In the 80’s she arrived in New York and pursued religious orders in the New York Annual Conference of the United Methodist Church. She was ordained an elder in 1987. In 1993 she received a Masters Degree in Sacred Theology from Union Theological Seminary in New York and has worked in pastoral and church related ministries ever since. Formative in her academic and spiritual journey has been liberation theologies, in particular that of the Brazilian Theologian Father Leonardo Boff and Ernesto Cardenal. She attributes her progressive theology to the teachings of theologians like the late Wade A. Eaton, Gustavo Gutierrez, James Cone and Phyllis Trible among others.
She was the pastor of La Resurrección Church in the South Bronx from 2006 to 2011 after serving in churches and other church-related offices. In 2011 she was appointed as pastor of Grace Church in the Upper Manhattan, leading both Hispanic and African American congregations. Under her leadership both congregations were merged in 2014 into one church and now are trying to expand and mirror the diversity of the neighborhood beyond racial lines. At Grace we are creating transformative and empowering spaces for those on the margins including women, youth, children, undocumented immigrants and LGBTQI communities.

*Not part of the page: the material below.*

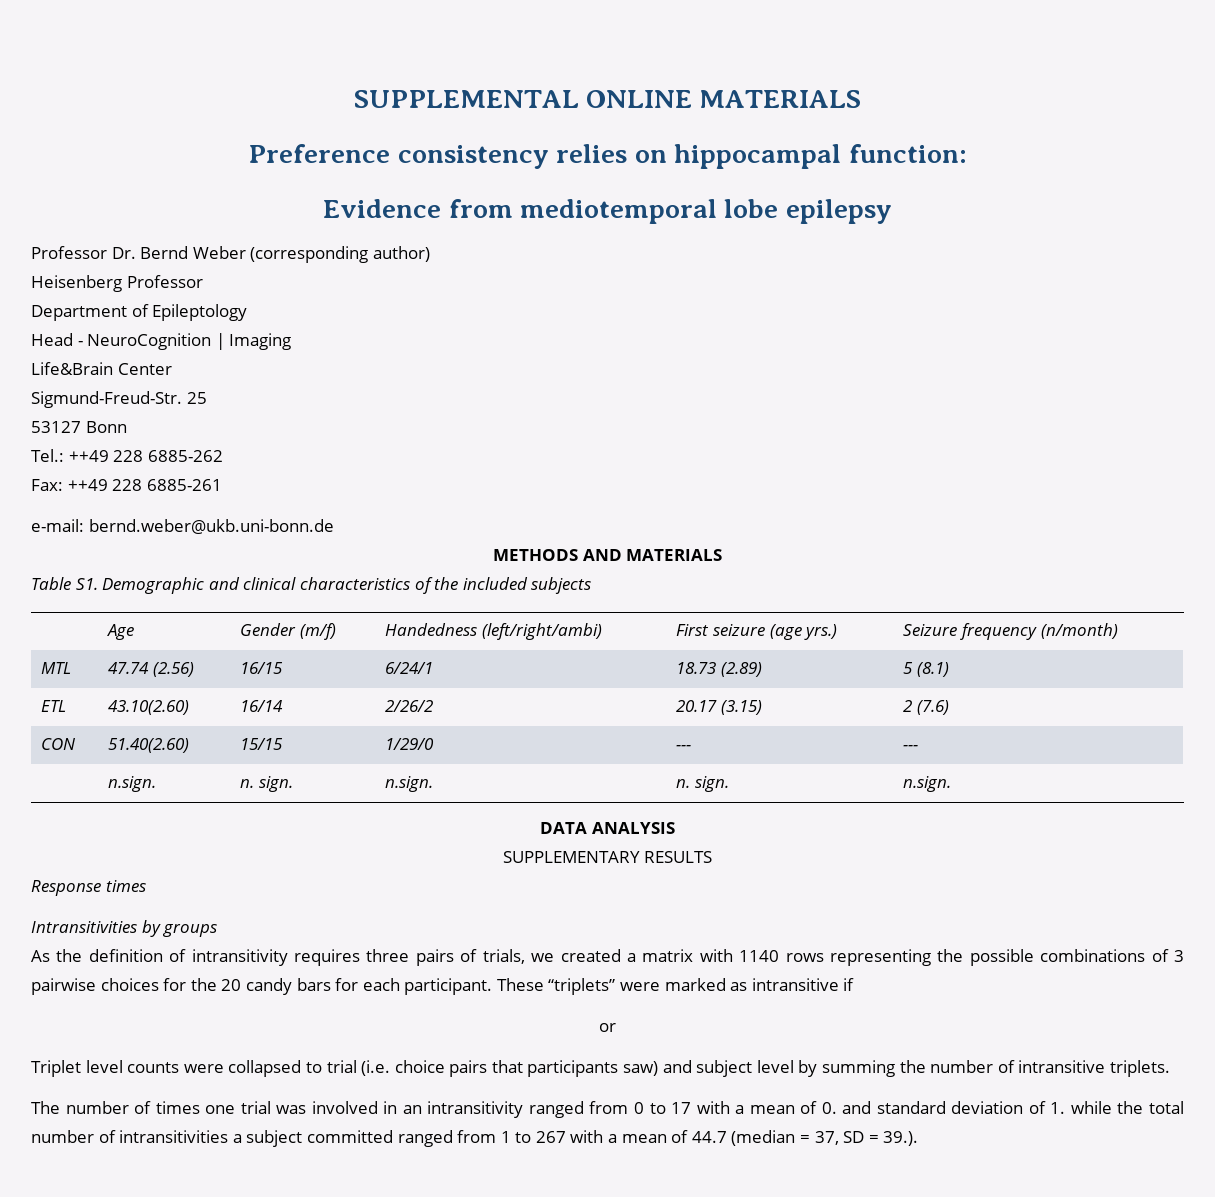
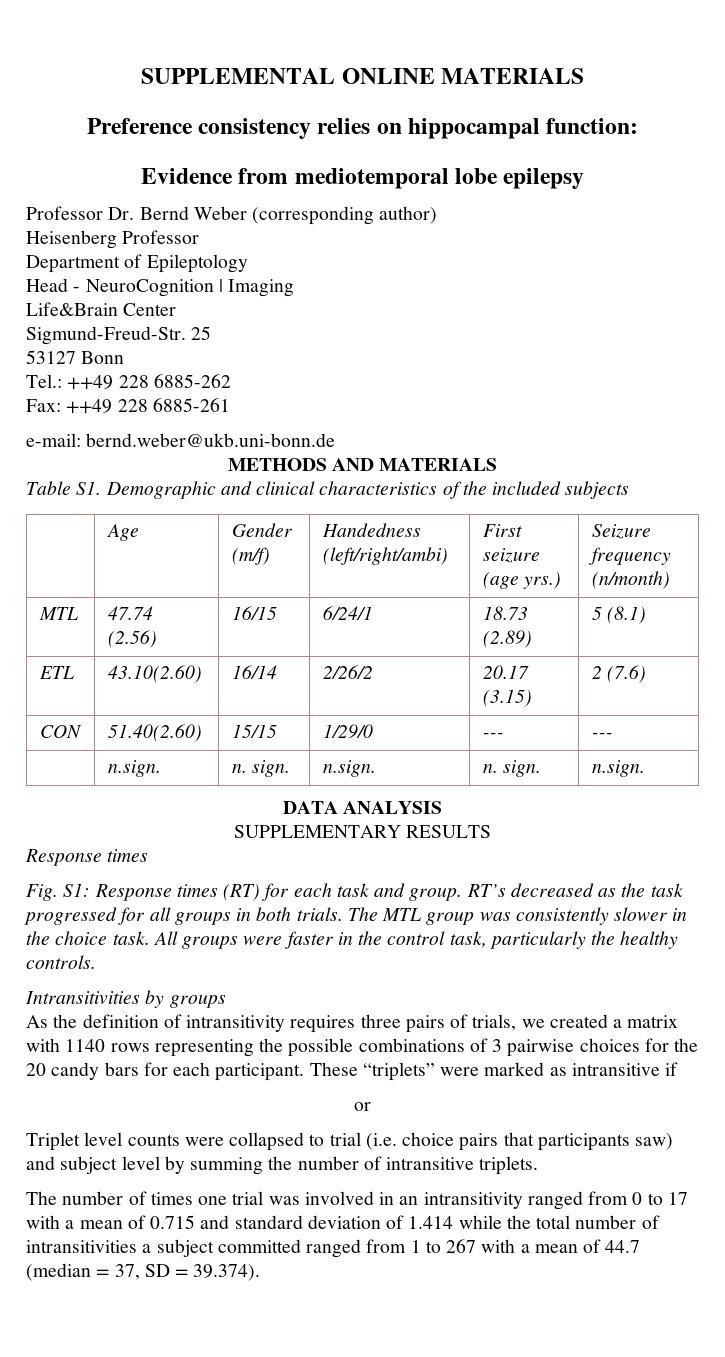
(146, 886) none -> [26,883,683,901] [24,907,688,925] [26,931,679,949] [26,955,96,969] // Fig. S1: Response times (RT) for each task and group. RT’s decreased as the task progressed for all groups in both trials. The MTL group was consistently slower in the choice task. All groups were faster in the control task, particularly the healthy controls.
[821,1102,837,1114] 0. -> [150,1215,196,1229] 0.715
[1050,1102,1066,1114] 1. -> [408,1216,454,1229] 1.414
[883,1131,919,1146] 39.). -> [193,1264,261,1281] 39.374).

During her years at La Resurrección she co-founded the South Bronx Community Congress, and led the church into active involvement in many of the of the issues affecting the people of the community such as joining the Band of Brothers protest of discriminatory policies at Woodland Cemetery, fighting post office closings, protesting the Yankee organization’s failure to keep its promises to the community, fighting against gun violence, police shootings of innocent youth; ICE detentions among many other injustices perpetrated against the people of the South Bronx. She has also allied with other progressive organizations committed to seeking the liberation of Puerto Rico from the grip of U.S. colonialism, and ending the U.S. embargo against Cuba.
“Identification with the plight of impoverished people and with the victims of systemic injustice is at the core of Christ’s message in the gospel,” states Rev. Lebrón. “You cannot stand for Jesus and not get involved in the struggle to create a more just and inclusive society.” “The greatest joy in my life is to daily affirm God’s grace to all God’s creation, that every human being is sacred and free, and that we all are part of a wonderful diverse creation where everyone and everything exists for goodness and beauty.” She further maintains: “The church belongs to all and the people of God should strive to break down walls and to build community among all God’s children.”